Which other regions of the brain that are involved in fear and anxiety behaviour contain GABAergic neurones?

Answer 38

Organisation of GABAergic neurones in the amygdala:

• GABA is involved in 4 of the 10 nuclei of the amygdala: the lateral and basal (basolateral), centrolateral and centromedial (central) nuclei. This GABAergic network is largely mediated by GABAA receptors.
• The lateral and basal nuclei consist of many non-GABAergic excitatory neurones and a lesser number of GABAergic interneurones.
• In the central nuclei, GABAergic neurones are both the principal neurones and interneurones.
• The central and basolateral nuclei are connected by another mass of GABAergic interneurones, providing a means of feedback between the nuclei.
• It was shown that the activity of GABAergic neurones in the centrolateral nucleus increased during fear responses (Haubensak et al., 2010). The same neurones receive a tonic inhibition in the absence of a fear-inducing stimulus. Knockdown of alpha5 GABAA receptors in these neurones leads to spontaneous firing of these neurones, causing increased anxiety (Botta et al., 2015). Alpha5 GABAA receptor agonists may therefore have potential for producing anxiolysis.
• Other regions of the brain that are involved in the fear response that contain GABAergic neurones include:

1 - Hippocampus.

2 - Prefrontal cortex.

3 - Periaqueductal grey area.

4 - Locus coeruleus.

Question 39

A*:

Which GABA-targeting drug is known to have an impact on learning and memory?
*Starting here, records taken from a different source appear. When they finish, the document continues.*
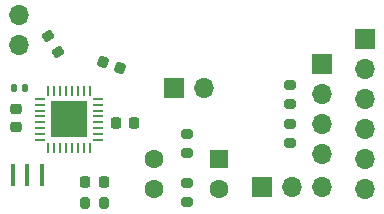
<source format=gbr>
%TF.GenerationSoftware,KiCad,Pcbnew,(6.0.0)*%
%TF.CreationDate,2022-03-25T10:47:18+03:00*%
%TF.ProjectId,SmartTap,536d6172-7454-4617-902e-6b696361645f,1*%
%TF.SameCoordinates,Original*%
%TF.FileFunction,Soldermask,Top*%
%TF.FilePolarity,Negative*%
%FSLAX46Y46*%
G04 Gerber Fmt 4.6, Leading zero omitted, Abs format (unit mm)*
G04 Created by KiCad (PCBNEW (6.0.0)) date 2022-03-25 10:47:18*
%MOMM*%
%LPD*%
G01*
G04 APERTURE LIST*
G04 Aperture macros list*
%AMRoundRect*
0 Rectangle with rounded corners*
0 $1 Rounding radius*
0 $2 $3 $4 $5 $6 $7 $8 $9 X,Y pos of 4 corners*
0 Add a 4 corners polygon primitive as box body*
4,1,4,$2,$3,$4,$5,$6,$7,$8,$9,$2,$3,0*
0 Add four circle primitives for the rounded corners*
1,1,$1+$1,$2,$3*
1,1,$1+$1,$4,$5*
1,1,$1+$1,$6,$7*
1,1,$1+$1,$8,$9*
0 Add four rect primitives between the rounded corners*
20,1,$1+$1,$2,$3,$4,$5,0*
20,1,$1+$1,$4,$5,$6,$7,0*
20,1,$1+$1,$6,$7,$8,$9,0*
20,1,$1+$1,$8,$9,$2,$3,0*%
G04 Aperture macros list end*
%ADD10RoundRect,0.218750X-0.218750X-0.256250X0.218750X-0.256250X0.218750X0.256250X-0.218750X0.256250X0*%
%ADD11RoundRect,0.140000X-0.140000X-0.170000X0.140000X-0.170000X0.140000X0.170000X-0.140000X0.170000X0*%
%ADD12RoundRect,0.200000X0.275000X-0.200000X0.275000X0.200000X-0.275000X0.200000X-0.275000X-0.200000X0*%
%ADD13RoundRect,0.225000X0.225000X0.250000X-0.225000X0.250000X-0.225000X-0.250000X0.225000X-0.250000X0*%
%ADD14RoundRect,0.225000X0.250000X-0.225000X0.250000X0.225000X-0.250000X0.225000X-0.250000X-0.225000X0*%
%ADD15RoundRect,0.200000X-0.200000X-0.275000X0.200000X-0.275000X0.200000X0.275000X-0.200000X0.275000X0*%
%ADD16RoundRect,0.200000X-0.338157X0.035705X-0.138157X-0.310705X0.338157X-0.035705X0.138157X0.310705X0*%
%ADD17RoundRect,0.062500X-0.375000X-0.062500X0.375000X-0.062500X0.375000X0.062500X-0.375000X0.062500X0*%
%ADD18RoundRect,0.062500X-0.062500X-0.375000X0.062500X-0.375000X0.062500X0.375000X-0.062500X0.375000X0*%
%ADD19R,3.100000X3.100000*%
%ADD20O,1.700000X1.700000*%
%ADD21RoundRect,0.225000X-0.296936X-0.157969X0.125926X-0.311878X0.296936X0.157969X-0.125926X0.311878X0*%
%ADD22R,1.700000X1.700000*%
%ADD23R,0.400000X1.900000*%
%ADD24R,1.600000X1.600000*%
%ADD25C,1.600000*%
G04 APERTURE END LIST*
D10*
%TO.C,D3*%
X187390794Y-121705794D03*
X188965794Y-121705794D03*
%TD*%
D11*
%TO.C,C3*%
X181323294Y-113705794D03*
X182283294Y-113705794D03*
%TD*%
D12*
%TO.C,R8*%
X195978294Y-119255794D03*
X195978294Y-117605794D03*
%TD*%
%TO.C,R9*%
X204678294Y-118430794D03*
X204678294Y-116780794D03*
%TD*%
D13*
%TO.C,C2*%
X191483294Y-116725794D03*
X189933294Y-116725794D03*
%TD*%
D14*
%TO.C,C5*%
X181478294Y-117080794D03*
X181478294Y-115530794D03*
%TD*%
D15*
%TO.C,R5*%
X187328294Y-123505794D03*
X188978294Y-123505794D03*
%TD*%
D16*
%TO.C,R4*%
X184253294Y-109305794D03*
X185078294Y-110734736D03*
%TD*%
D17*
%TO.C,U2*%
X183565794Y-114655794D03*
X183565794Y-115155794D03*
X183565794Y-115655794D03*
X183565794Y-116155794D03*
X183565794Y-116655794D03*
X183565794Y-117155794D03*
X183565794Y-117655794D03*
X183565794Y-118155794D03*
D18*
X184253294Y-118843294D03*
X184753294Y-118843294D03*
X185253294Y-118843294D03*
X185753294Y-118843294D03*
X186253294Y-118843294D03*
X186753294Y-118843294D03*
X187253294Y-118843294D03*
X187753294Y-118843294D03*
D17*
X188440794Y-118155794D03*
X188440794Y-117655794D03*
X188440794Y-117155794D03*
X188440794Y-116655794D03*
X188440794Y-116155794D03*
X188440794Y-115655794D03*
X188440794Y-115155794D03*
X188440794Y-114655794D03*
D18*
X187753294Y-113968294D03*
X187253294Y-113968294D03*
X186753294Y-113968294D03*
X186253294Y-113968294D03*
X185753294Y-113968294D03*
X185253294Y-113968294D03*
X184753294Y-113968294D03*
X184253294Y-113968294D03*
D19*
X186003294Y-116405794D03*
%TD*%
D20*
%TO.C,J6*%
X181778294Y-110123294D03*
X181778294Y-107583294D03*
%TD*%
D21*
%TO.C,C6*%
X188850032Y-111540728D03*
X190306556Y-112070860D03*
%TD*%
D22*
%TO.C,J3*%
X211078294Y-109555794D03*
D20*
X211078294Y-112095794D03*
X211078294Y-114635794D03*
X211078294Y-117175794D03*
X211078294Y-119715794D03*
X211078294Y-122255794D03*
%TD*%
D22*
%TO.C,J4*%
X202318294Y-122135794D03*
D20*
X204858294Y-122135794D03*
X207398294Y-122135794D03*
%TD*%
D22*
%TO.C,J5*%
X207378294Y-111695794D03*
D20*
X207378294Y-114235794D03*
X207378294Y-116775794D03*
X207378294Y-119315794D03*
%TD*%
D12*
%TO.C,R7*%
X195978294Y-123430794D03*
X195978294Y-121780794D03*
%TD*%
D22*
%TO.C,J2*%
X194908294Y-113705794D03*
D20*
X197448294Y-113705794D03*
%TD*%
D23*
%TO.C,Y1*%
X183678294Y-121105794D03*
X182478294Y-121105794D03*
X181278294Y-121105794D03*
%TD*%
D12*
%TO.C,R10*%
X204678294Y-115105794D03*
X204678294Y-113455794D03*
%TD*%
D24*
%TO.C,U4*%
X198695794Y-119735794D03*
D25*
X198695794Y-122275794D03*
X193195794Y-122275794D03*
X193195794Y-119735794D03*
%TD*%
M02*

</source>
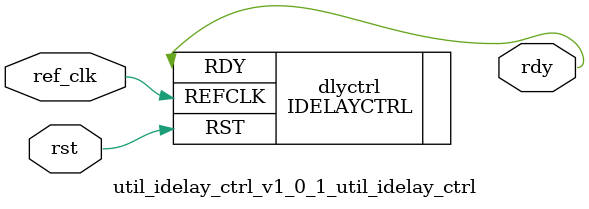
<source format=v>
`timescale 1 ps / 1 ps

module util_idelay_ctrl_v1_0_1_util_idelay_ctrl #(
  parameter SIM_DEVICE = "7SERIES"
)(
    output rdy,
    input  ref_clk,
    input  rst
);

IDELAYCTRL # (
    .SIM_DEVICE (SIM_DEVICE)
) dlyctrl
(
    .RDY       (rdy),
    .REFCLK    (ref_clk),
    .RST       (rst)
);
endmodule




</source>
Describe the organisation of GABAergic neurones in the hippocampus and how this contributes to learning and memory.

Answer 39

• The amnesia-inducing effects of benzodiazepines indicate that GABAA receptors inhibit learning and memory.
• Alpha5 GABAA receptors are expressed in both the dorsal and ventral hippocampus, but more so in the ventral.
• It is generally considered that the dorsal hippocampus is involved in learning and memory whereas the ventral hippocampus is involved in emotional processing. However, in the ventral hippocampus, alpha5 GABAA receptor activity increases the LTP threshold, reducing synaptic plasticity and therefore memory formation.
• Knockdown of alpha5 GABAA receptors improves learning and memory in mice (Soh et al., 2015).
• Alpha5 GABAA receptor antagonists have been shown to improve cognitive function in disorders such as Down syndrome and schizophrenia (Rudolph et al., 2014).

Question 40

A*:

Describe a mechanism for non-canonical dopamine-gaba corelease.

Where does this occur?

Answer 40

• Some dopaminergic neurones in the corpus striatum express the GABA-synthesising enzyme, GAD 65.
• These neurones are able to induce a GABA-mediated inhibitory potential, with concomitant dopamine release.
• The process of GABA transport in these neurones is considered ‘non-canonical’ because removal of the VGATs that normally load GABA into vesicles for exocytosis has no effect on the generation of GABA-induced postsynaptic potentials.
• On the other hand, disabling VMATs prevents the inhibitory postsynaptic potential, suggesting that GABA is loaded into vesicles by VMATs rather than VGATs in striatal neurones (Tritsch et al., 2012).